Ullswater


James Travis / GB / 1958


AFSReg.Nr.
1148
Tubus
grün gestreift, lang, weiß
Sepalen
breit und lang, kreppartig, weiß
Korolle/Petalen
gefüllt, klares Mittelblau, purpurn verblühend
Staubgefäße
rosa
Stempel
weiß
Laub
ausgeprägt gezähnt, lang und spitz, mittelgrün
Wuchs
aufrecht und buschig

Wer - wie ich - eine ausgesprochene Vorliebe für Fuchsien mit weiß-blauen Blüten hat,und im Laufe der Jahre einige der wirklich wunderschönen Pflanzen ausprobieren konnte,wird mir gewiss zustimmen,dass die meisten außerordentlich anspruchsvoll in der Kultur sind. Man braucht den berühmten "grünen Daumen",oder anders ausgedrückt,eine gute Portion Einfühlungsvermögen,um diesen "Schönen" alles recht zu machen. Prallsonnige Standorte lieben sie absolut nicht. Der Versuchung,sie in zu große Töpfe zu pflanzen,muss man eisern widerstehen,um der größten Gefahr,dem "Vergießen",zu begegnen. Am besten halten wir diese Fuchsien vorsichtshalber immer ein wenig nach der trockenen Seite. Das bis hierher Gesagte trifft auf alle mir bekannten weiß-blauen Cultivare mit großen starkgefüllten Blüten zu. die einfach- oder halbgefüllt blühenden Fuchsien dieser Farbkombination wie 'Cameron Ryle','Preston Guild','Marin Glow' oder die ganz neue zauberhafte 'Carlisle Bells' sind problemlos zu kultivieren. Das Besondere an 'Ullswater' sind der straff aufrechte Wuchs und die feste Substanz der Blätter,die selten unter Schädlingsbefall zu leiden haben.
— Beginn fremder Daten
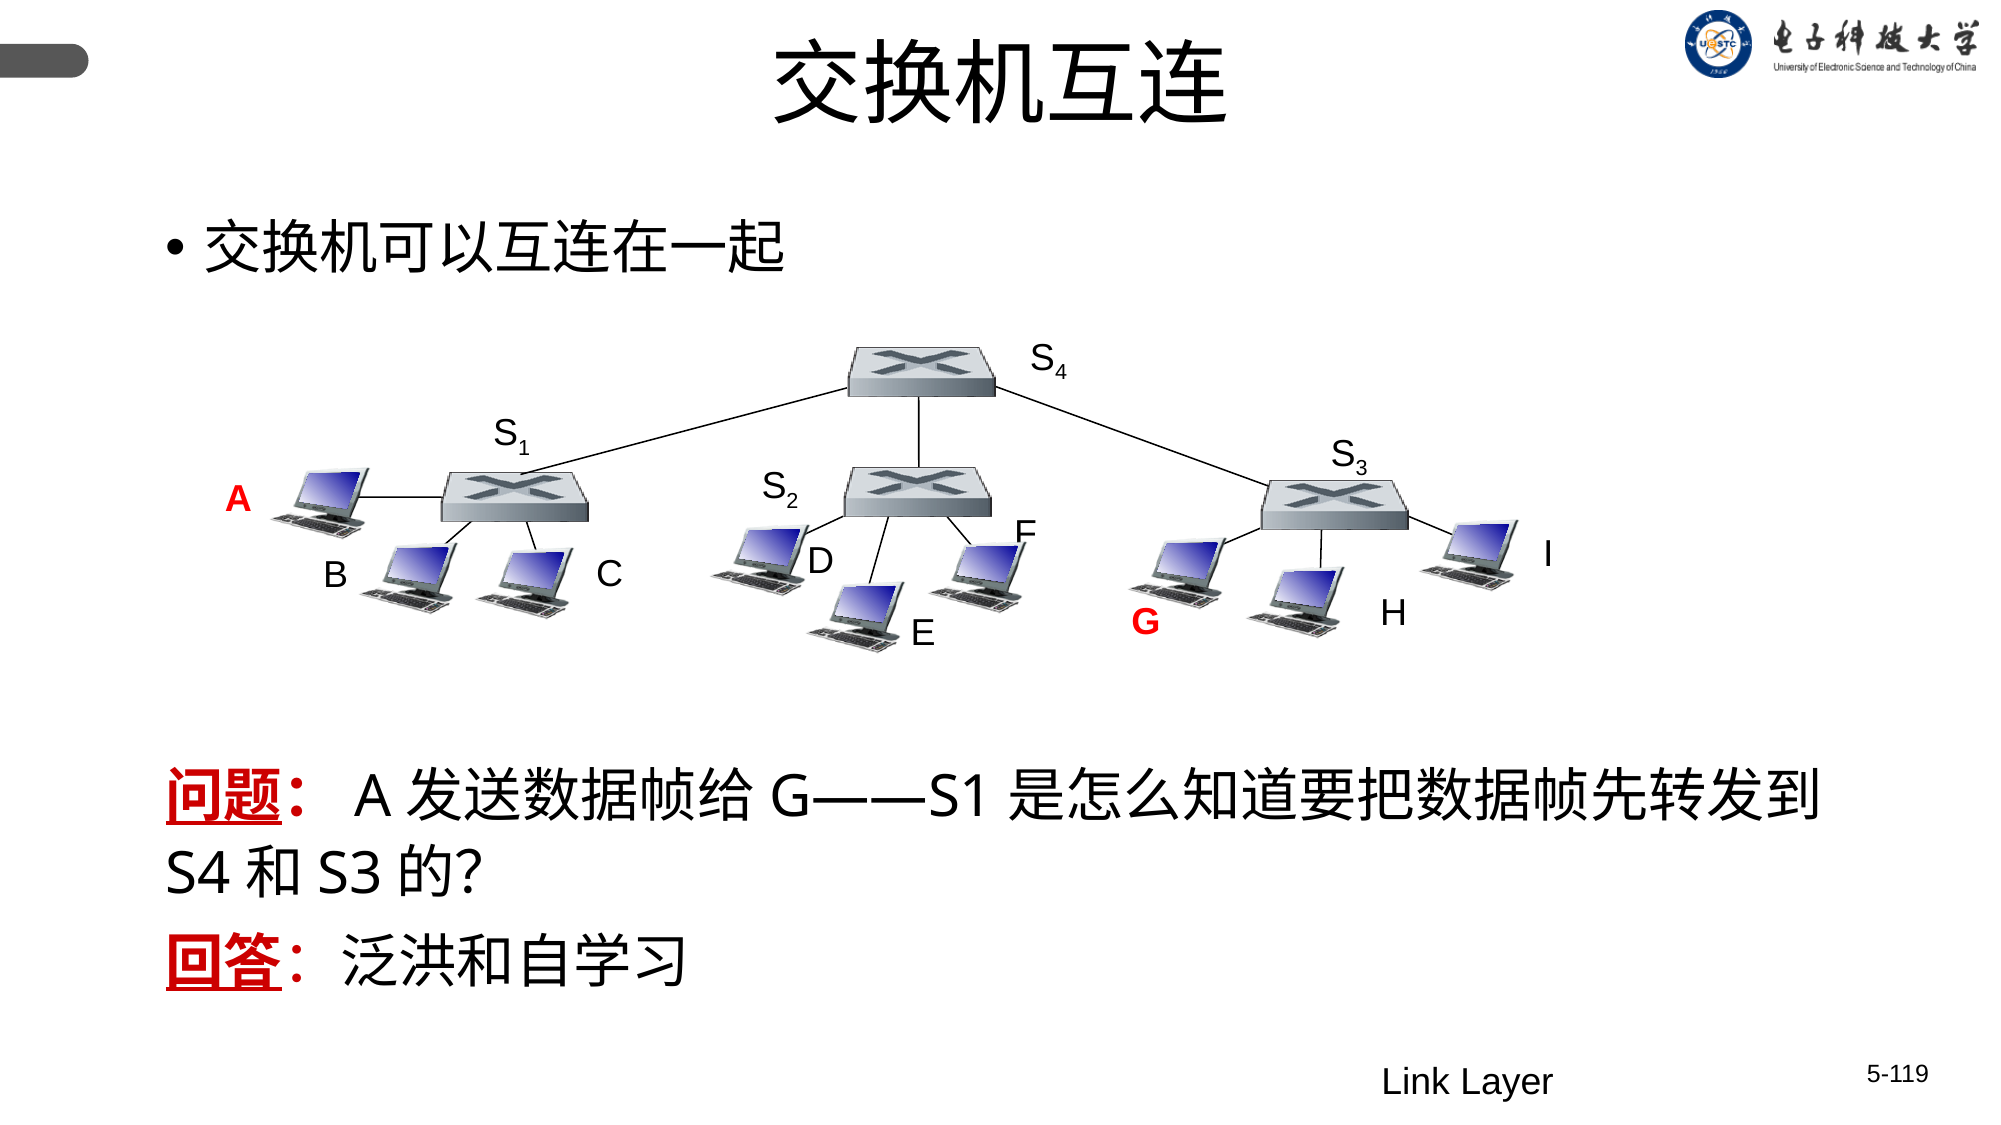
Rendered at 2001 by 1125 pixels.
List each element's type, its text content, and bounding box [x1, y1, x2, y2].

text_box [520, 325, 1569, 661]
list 交换机可以互连在一起 [151, 210, 1875, 323]
footer Link Layer [1366, 1050, 1852, 1125]
title 交换机互连 [0, 30, 2000, 218]
text_box 问题：A发送数据帧给G——S1是怎么知道要把数据帧先转发到S4和S3的？ 回答：泛洪和自学习 [151, 744, 1875, 1019]
slide_number 5- [1852, 1050, 2000, 1125]
picture [1685, 10, 1979, 30]
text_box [209, 401, 520, 624]
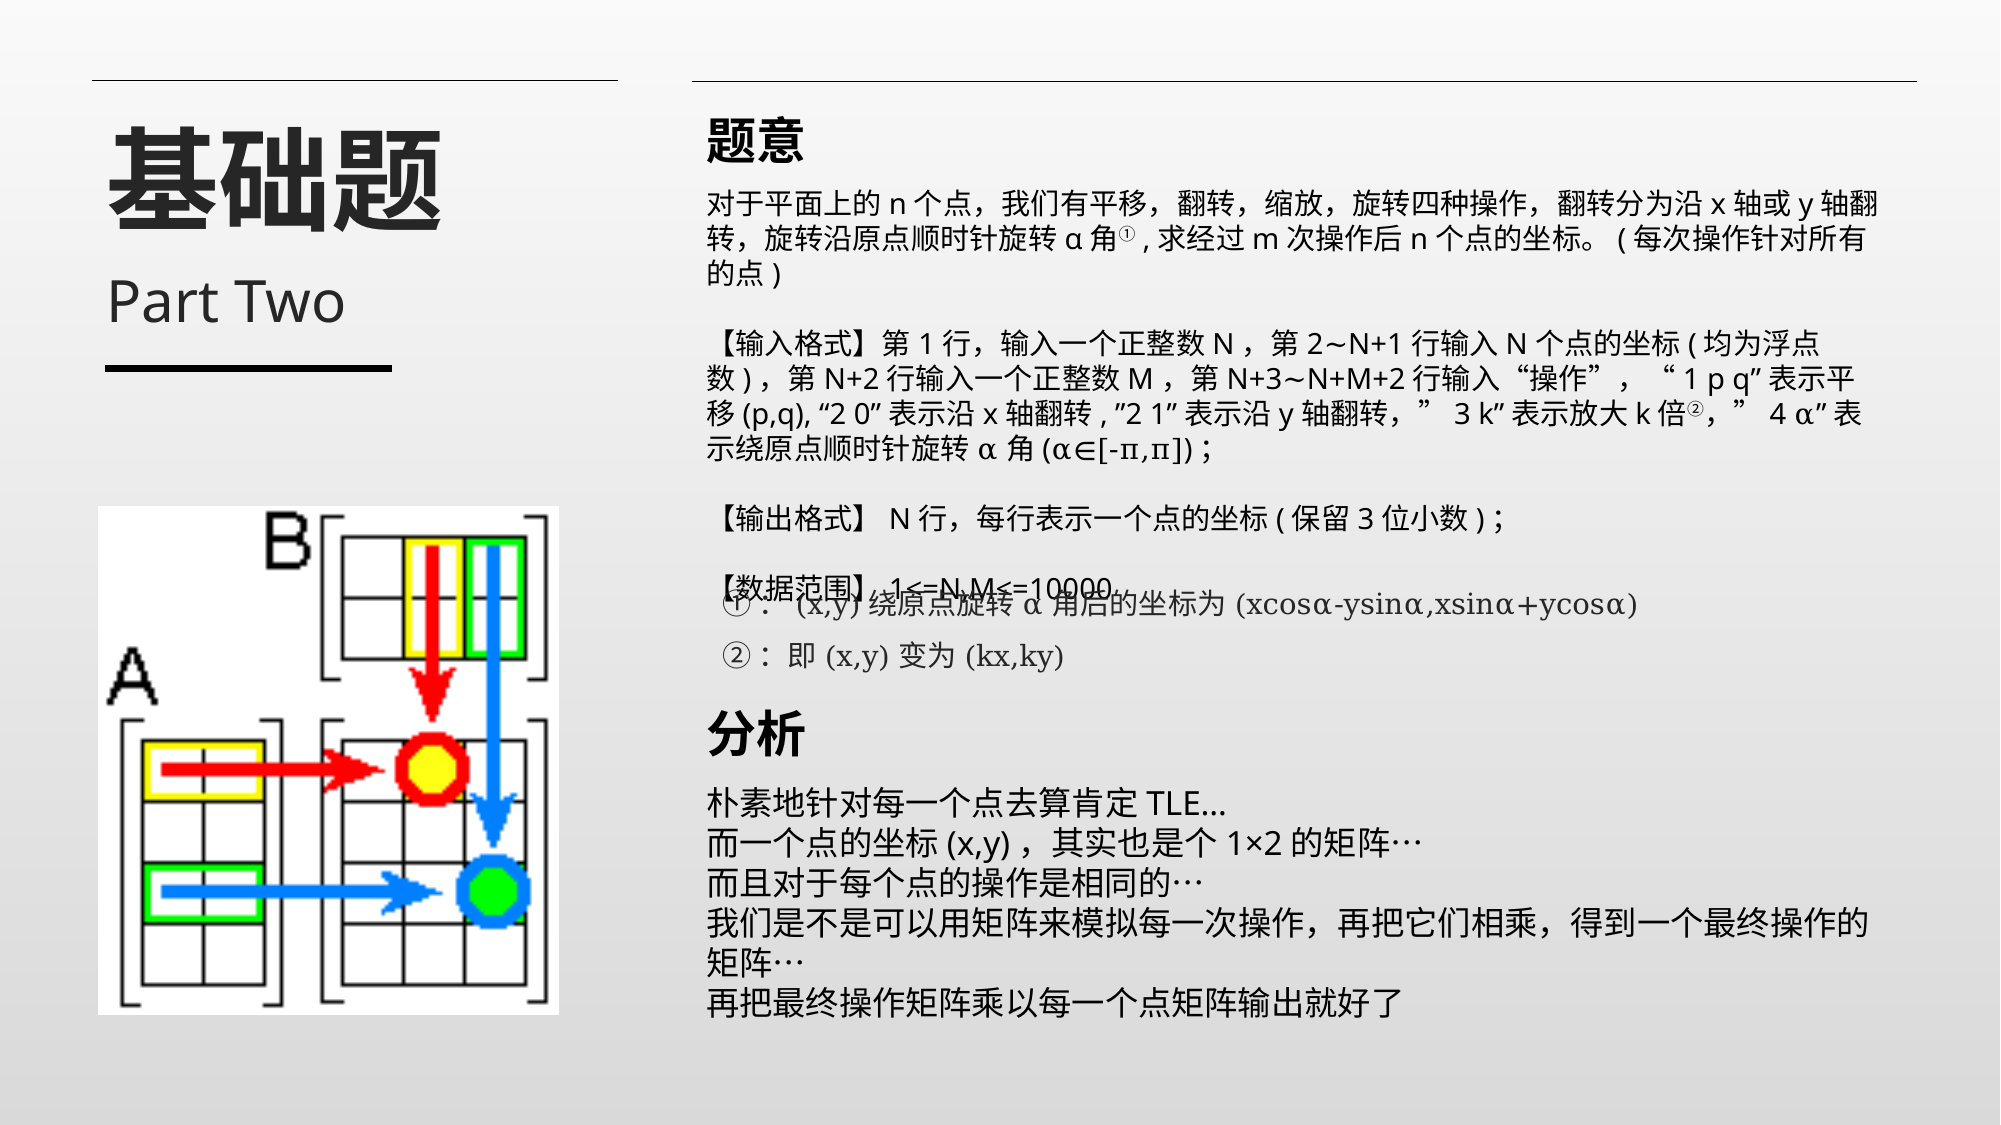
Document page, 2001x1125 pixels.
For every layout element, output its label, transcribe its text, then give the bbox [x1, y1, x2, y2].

list 基础题 [91, 118, 610, 264]
text_box ①：(x,y)绕原点旋转α角后的坐标为(xcosα-ysinα,xsinα+ycosα) ②：即(x,y)变为(kx,ky) [707, 581, 1862, 695]
list Part Two [91, 265, 610, 343]
text_box 对于平面上的n个点，我们有平移，翻转，缩放，旋转四种操作，翻转分为沿x轴或y轴翻转，旋转沿原点顺时针旋转α角①,求经过m次操作后n个点的坐标。(每次操作针对所有的点) 【输入格式】第1行，输入一个正整数N，第2~N+1行输入N个点的坐标(均为浮点数)，第N+2行输入一个正整数M，第N+3~N+M+2行输入“操作”，“1 p q”表示平移(p,q), “2 0”表示沿x轴翻转, ”2 1”表示沿y轴翻转，”3 k”表示放大k倍②，”4 α”表示绕原点顺时针旋转α角(α∈[-π,π])； 【输出格式】N行，每行表示一个点的坐标(保留3位小数)； 【数据范围】1<=N,M<=10000 [691, 178, 1899, 613]
text_box 题意 [691, 102, 961, 177]
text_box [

Die stark gefüllte,sehr kompakte Blüte bleibt relativ lange frisch und wird nicht flatterig. 'Ullswater' kann als großer,dekorativer Busch oder auch als Hochstamm gezogen werden,denn sie ist,was mich immer wieder von neuem überrascht,keineswegs heikel. Der englische Züchter James Travis hat in Preston,im schönen Lake-Distrikt,im Nordwesten Englands gelebt. So hat er viele seiner Züchtungen nach den Seen seiner Heimat benannt,wie z. B. 'Buttermere','Windermere' und eben auch 'Ullswater'. Er war passionierter Fuchsiengärtner. 40 Züchtungen,von 1951 bis 1981 entstanden,sind von ihm bekannt. Seine Tochter Susan Travis hält diese Tradition mit 'Grasmere' aufrecht.